Il 6 agosto del 1991 Tim Berners-Lee inviò il primo messaggio al newsgroup alt.hypertext («A short summary of the World Wide Web project») per far conoscere la sua creatura, il World Wide Web (nato nel 1989), al resto del mondo. Da allora tutto è cambiato nell’universo di Internet. La Rete delle reti con l’introduzione degli standard HTML, HTTP, URL, si è trasformata nel più grande mezzo (o più mezzi) di comunicazione di massa (o di costruzione di massa dalla versione 2.0); in una piattaforma pubblica crossmediale emergente, più accessibile e usabile, più vicina alle persone, «su cui costruire qualcosa». Uno straordinario sistema ipertestuale, libero, aperto, gratuito, che ha cambiato la capacità di condividere le conoscenze, che ha regalato il diritto di innovare e ha modificato l’economia del mondo.

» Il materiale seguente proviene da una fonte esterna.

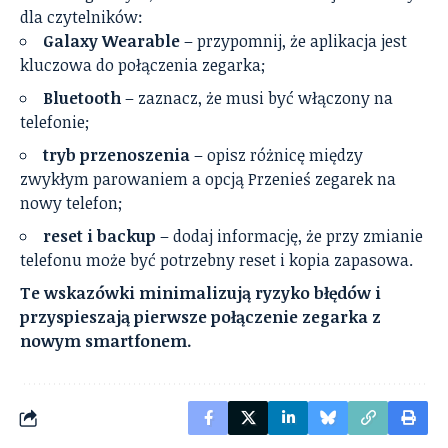
dla czytelników:
Galaxy Wearable
– przypomnij, że aplikacja jest
kluczowa do połączenia zegarka;
Bluetooth
– zaznacz, że musi być włączony na
telefonie;
tryb przenoszenia
– opisz różnicę między
zwykłym parowaniem a opcją Przenieś zegarek na
nowy telefon;
reset i backup
– dodaj informację, że przy zmianie
telefonu może być potrzebny reset i kopia zapasowa.
Te wskazówki minimalizują ryzyko błędów i
przyspieszają pierwsze połączenie zegarka z
nowym smartfonem.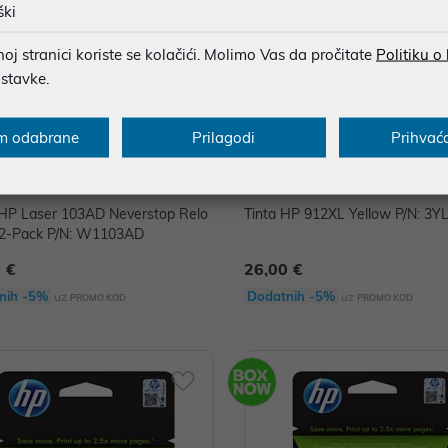
ški
j stranici koriste se kolačići. Molimo Vas da pročitate
Politiku o
ostavke.
m odabrane
Prilagodi
Prihvać
 HP Laser 103AD Neverstop Relo
Tinta HP 912XL Yellow P/N: 3
t 2-Pack P/N: W1103AD
 €
26,00 €
nih -5%
Dodatnih -5%
uz
uz
PROMO KOD
PROMO KOD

Oggi Sir Berners-Lee ha 56 anni, vive e insegna al MIT di Boston, è considerato fra i cento personaggi più importanti del 900, e continua la sua sfida lavorando per la creazione del Web Semantico, e attraverso la sua nuova fondazione WebFoundation.org combatte il divario digitale. «Ogni volta che viene rilasciata un’applicazione o un programma sul Web – afferma Berners-Lee in occasione dell’evento “Happy Birthday Web” – il gap tra chi può sfruttare queste risorse e chi non può si allarga».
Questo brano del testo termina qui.